И он, кретин хренов, сел в машину, забыв, что собирался за хлебом. Тут все и началось.
А может быть, и нет. Откуда ему было знать, что на самом деле все началось гораздо раньше и вдалеке от узкого переулка. Наша история берет начало там, где самка кабана, при знакомстве представлявшаяся как Лотта, родом из лесов Бергеданского района[21], которая в период течки позволяла к себе приближаться только самому видному секачу, как-то раз, на третьем году своей взрослой жизни, познакомилась с вепрем, которого почти никто не знал.
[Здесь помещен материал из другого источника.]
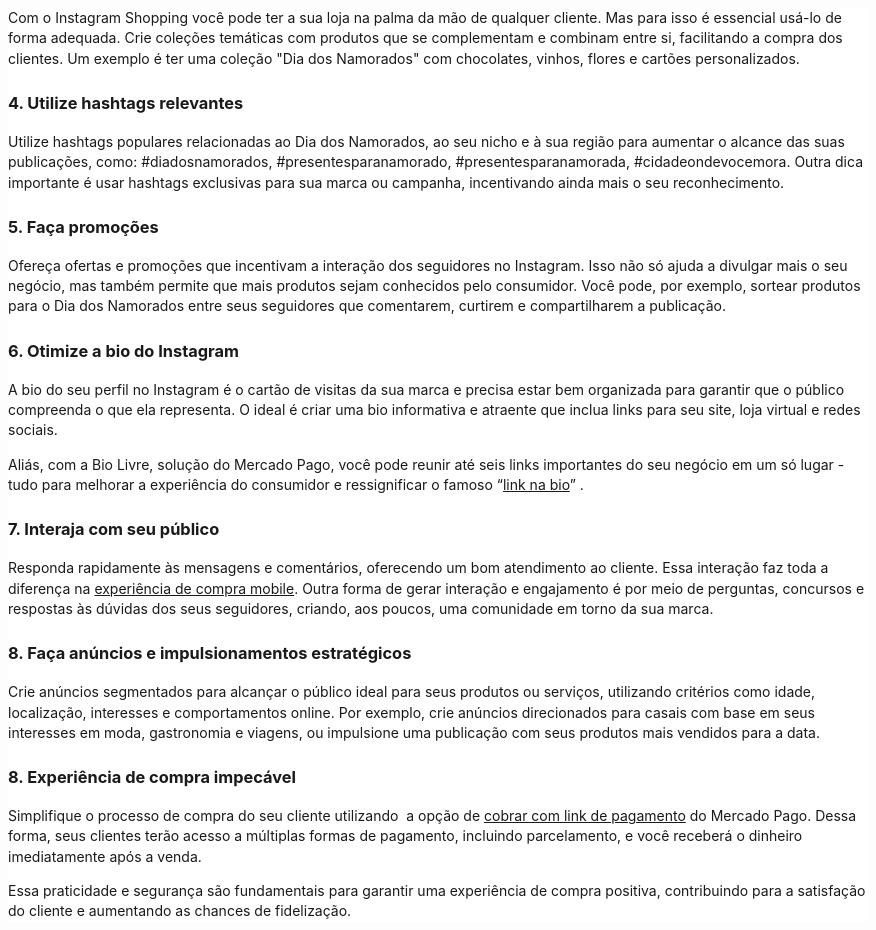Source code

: Com o Instagram Shopping você pode ter a sua loja na palma da mão de qualquer cliente. Mas para isso é essencial usá-lo de forma adequada. Crie coleções temáticas com produtos que se complementam e combinam entre si, facilitando a compra dos clientes. Um exemplo é ter uma coleção "Dia dos Namorados" com chocolates, vinhos, flores e cartões personalizados.

### 4. Utilize hashtags relevantes

Utilize hashtags populares relacionadas ao Dia dos Namorados, ao seu nicho e à sua região para aumentar o alcance das suas publicações, como: #diadosnamorados, #presentesparanamorado, #presentesparanamorada, #cidadeondevocemora. Outra dica importante é usar hashtags exclusivas para sua marca ou campanha, incentivando ainda mais o seu reconhecimento.

### 5. Faça promoções

Ofereça ofertas e promoções que incentivam a interação dos seguidores no Instagram. Isso não só ajuda a divulgar mais o seu negócio, mas também permite que mais produtos sejam conhecidos pelo consumidor. Você pode, por exemplo, sortear produtos para o Dia dos Namorados entre seus seguidores que comentarem, curtirem e compartilharem a publicação.

### 6. Otimize a bio do Instagram

A bio do seu perfil no Instagram é o cartão de visitas da sua marca e precisa estar bem organizada para garantir que o público compreenda o que ela representa. O ideal é criar uma bio informativa e atraente que inclua links para seu site, loja virtual e redes sociais.

Aliás, com a Bio Livre, solução do Mercado Pago, você pode reunir até seis links importantes do seu negócio em um só lugar - tudo para melhorar a experiência do consumidor e ressignificar o famoso “[link na bio](https://meubolso.mercadopago.com.br/otimize-seu-link-na-bio-com-bio-livre-mercado-pago)” .

### 7. Interaja com seu público

Responda rapidamente às mensagens e comentários, oferecendo um bom atendimento ao cliente. Essa interação faz toda a diferença na [experiência de compra mobile](https://meubolso.mercadopago.com.br/9-razoes-para-investir-na-experiencia-de-compra-mobile-first). Outra forma de gerar interação e engajamento é por meio de perguntas, concursos e respostas às dúvidas dos seus seguidores, criando, aos poucos, uma comunidade em torno da sua marca.

### 8. Faça anúncios e impulsionamentos estratégicos

Crie anúncios segmentados para alcançar o público ideal para seus produtos ou serviços, utilizando critérios como idade, localização, interesses e comportamentos online. Por exemplo, crie anúncios direcionados para casais com base em seus interesses em moda, gastronomia e viagens, ou impulsione uma publicação com seus produtos mais vendidos para a data.

### 8. Experiência de compra impecável

Simplifique o processo de compra do seu cliente utilizando  a opção de [cobrar com link de pagamento](https://meubolso.mercadopago.com.br/8-razoes-para-vender-com-o-link-de-pagamento-do-mercado-pago) do Mercado Pago. Dessa forma, seus clientes terão acesso a múltiplas formas de pagamento, incluindo parcelamento, e você receberá o dinheiro imediatamente após a venda.

Essa praticidade e segurança são fundamentais para garantir uma experiência de compra positiva, contribuindo para a satisfação do cliente e aumentando as chances de fidelização.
Этот почти стокилограммовый кабан из окрестностей Сольсоны[22], вооруженный длинными, кривыми, крепкими клыками, охотно покрыл ее, и она забеременела. Любовное хрюканье этой парочки было похоже скорее на победный гимн, чем на крик удовольствия. Обернувшись, чтобы посмотреть секачу в глаза, самка почувствовала странный трепет: казалось, во взгляде незнакомца пылал огонь. Лотта пронзительно взвизгнула от счастья, что было с ее стороны крайне неосмотрительно, потому что живущим у леса людям уже начинали приедаться частые визиты Лотты и ее приятелей к запасам еды возле их жилищ. Когда она была маленькая, мама учила ее не доверять людям, потому что вся эта еда – вовсе не предназначенное для них угощение; подумай, что происходит после каждого доброго пира на полях? Крики, вспышки – и стокилограммовые туши секачей, неподвижно застывшие там и тут из-за таинственного грохота, которым человеческие существа насылают смерть. И так случилось, что этого красавца-секача из северных краев Лотта видела в последний раз.
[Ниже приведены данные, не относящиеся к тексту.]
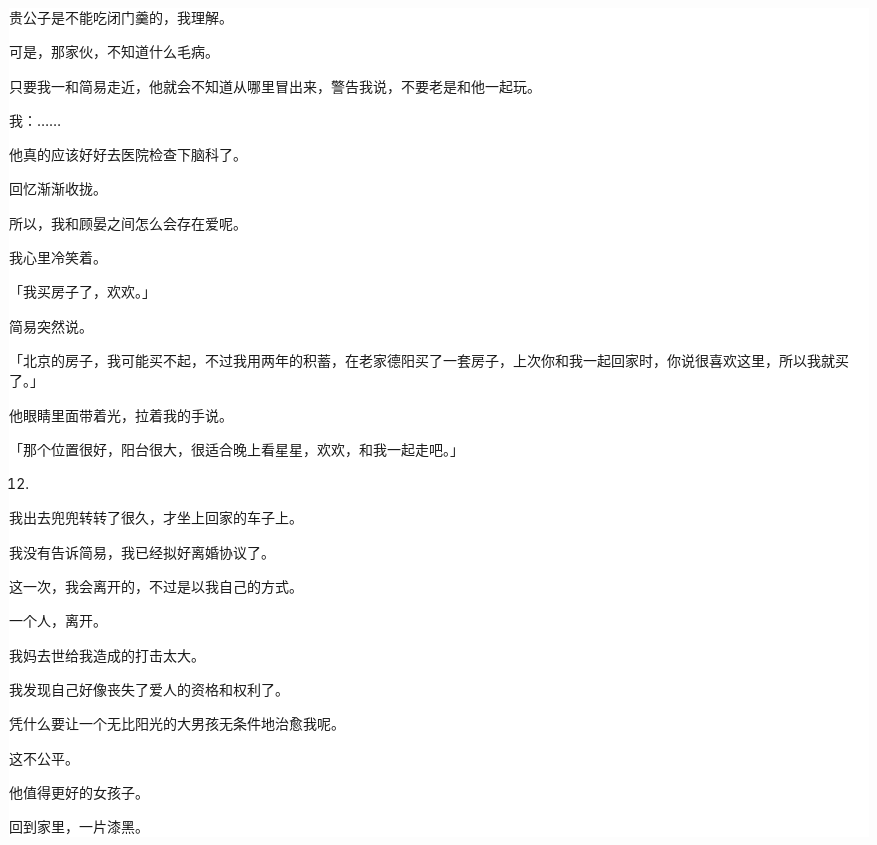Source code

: 
贵公子是不能吃闭门羹的，我理解。


可是，那家伙，不知道什么毛病。


只要我一和简易走近，他就会不知道从哪里冒出来，警告我说，不要老是和他一起玩。


我：……


他真的应该好好去医院检查下脑科了。


回忆渐渐收拢。


所以，我和顾晏之间怎么会存在爱呢。


我心里冷笑着。


「我买房子了，欢欢。」


简易突然说。


「北京的房子，我可能买不起，不过我用两年的积蓄，在老家德阳买了一套房子，上次你和我一起回家时，你说很喜欢这里，所以我就买了。」


他眼睛里面带着光，拉着我的手说。


「那个位置很好，阳台很大，很适合晚上看星星，欢欢，和我一起走吧。」


12.


我出去兜兜转转了很久，才坐上回家的车子上。


我没有告诉简易，我已经拟好离婚协议了。


这一次，我会离开的，不过是以我自己的方式。


一个人，离开。


我妈去世给我造成的打击太大。


我发现自己好像丧失了爱人的资格和权利了。


凭什么要让一个无比阳光的大男孩无条件地治愈我呢。


这不公平。


他值得更好的女孩子。


回到家里，一片漆黑。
В дождливую среду, по истечении благополучно протекавшей беременности, Лотта произвела на свет пятерых очаровательных поросят. По семейной традиции в лесу их называли кабанятами. Но как ни назови, они были просто прелесть: девочка, двое мальчиков, еще девочка и тощий поросеночек, которого все стали называть Кабаненком. Хоть он и был самым маленьким, но усилием железной воли превозмогал все те преграды, с которыми братья и сестры справлялись без всякого труда. Ему всегда хотелось первым преодолевать препятствия, которые беспрестанно ставила перед ними мать, чтобы научить их выживать в дремучем лесу. Как-то раз Кабанчик Второй засмеялся над неудачей Кабаненка; было и вправду ужасно смешно видеть, как тот треснулся мордой о камень, через который перескочить было плевое дело, разве нет? А Лотта схватила Кабанчика Второго за ухо и закатила ему мордой пару оплеух и отчетливо проговорила, так чтобы все детеныши слышали и зарубили себе на носу, каждому из нас в жизни дается то, что ему под силу, и никто – уяснили? – никто не рождается все умеющим. Так что любого из вас, кто посмеет насмехаться над Кабаненком или еще над кем-нибудь из братьев и сестер, я возьму за шиворот и отнесу из леса в сторону заката, и оставлю его там людям на рагу.